# Recommended Finish for Fish Tank Cabinet/Stand



## markbb (Dec 9, 2008)

Hello All,

This is my first post here as well and I am looking forward to this community. I an a novice woodworker but am enjoying it immensely. Recently I completed a cabinet that will be used as a stand for a large salt water fish tank. I have a question on a recommended finish/sealer. I have stained the piece with a minwax oil based stain but want to ensure a good sealing finish as this piece will be subject to alot of moisture from the tank systems. This will include some salt water spray. I was thinking of using some danish oil and then a spar urethane as a final seal but thought I would reach out to the board for advice.

Thanks,
Mark


----------



## jerrymayfield (Sep 25, 2004)

Danish oil (mineral spirits- oil-varnish mix) is meant to be applied to bare wood.
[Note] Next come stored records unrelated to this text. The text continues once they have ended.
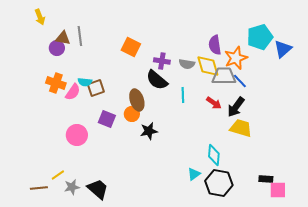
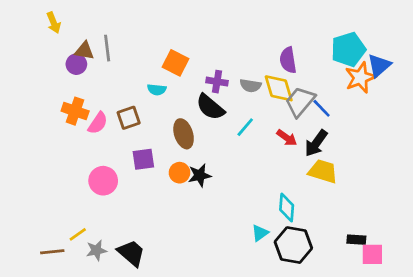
orange star: (236, 58) -> (360, 78), moved
gray trapezoid: (224, 76) -> (300, 102), turned -50
cyan semicircle: (85, 82) -> (157, 90), moved
cyan line: (183, 95) -> (245, 127), turned 42
orange circle: (132, 114) -> (180, 173), moved
purple square: (107, 119) -> (143, 159), turned -30

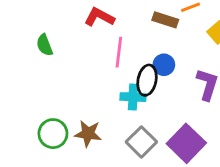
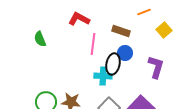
brown rectangle: (165, 20) -> (121, 31), moved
Spar varnish is long oil varnish(has more oil the normal varnish). If it were me I would apply a coat of shellac-excellent water vapor protection- then 2-3 coats of a regular varnish,sheen of your choice. I probably would have painted it with a good quality paint.

Regards

Jerry


----------



## a1tomo (Dec 3, 2008)

I would try "Wipe-on-poly". Polyurethane by (I think) Minmax. East to apply and comes in gloss or satin. I love it!

Regards, Tom


----------



## chippypah (Dec 24, 2007)

On the one's I make I use a two part plastic coating, very durable and tough. As we no that water and wood do not mix well, and salt water is not good at all. The finish is easy to apply and, looks great when finished.
Cheers
Pete


----------



## harrysin (Jan 15, 2007)

chippypah said:


> On the one's I make I use a two part plastic coating, very durable and tough. As we no that water and wood do not mix well, and salt water is not good at all. The finish is easy to apply and, looks great when finished.
> Cheers
> Pete


Pete is too modest to post a link to one of his fish tanks, so here is one.
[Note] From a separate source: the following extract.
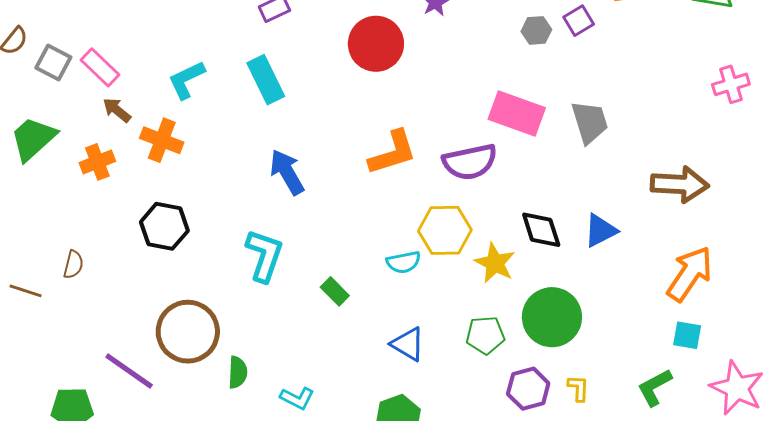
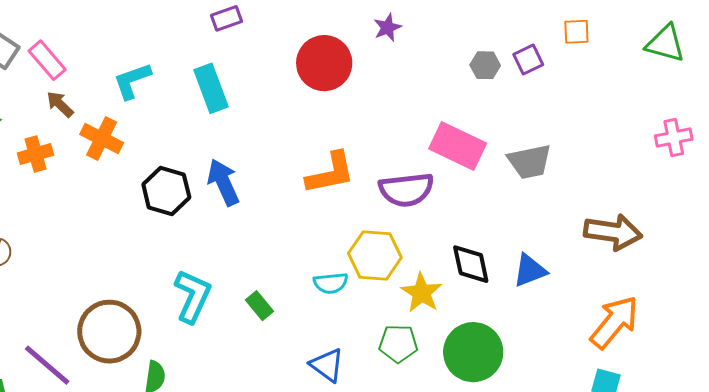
gray trapezoid: (590, 122) -> (530, 162), turned 90
black hexagon: (164, 226) -> (166, 191), moved
cyan L-shape: (264, 256) -> (193, 296), moved
green pentagon: (485, 335) -> (398, 344), moved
http://www.routerforums.com/84850-post1.html

I believe he is in the process of a production run for friends.


----------



## jerrymayfield (Sep 25, 2004)

Would you mind explaining what you mean by a two part plastic finish.

Thanks
Jerry


----------



## markbb (Dec 9, 2008)

Thank you all for the feedback, I can tell I am going to enjoy this forum immensely. Pete some nice work would you have any plans for the canopy? That will be next after the stand. (Thanks for posting the pics Harry )


----------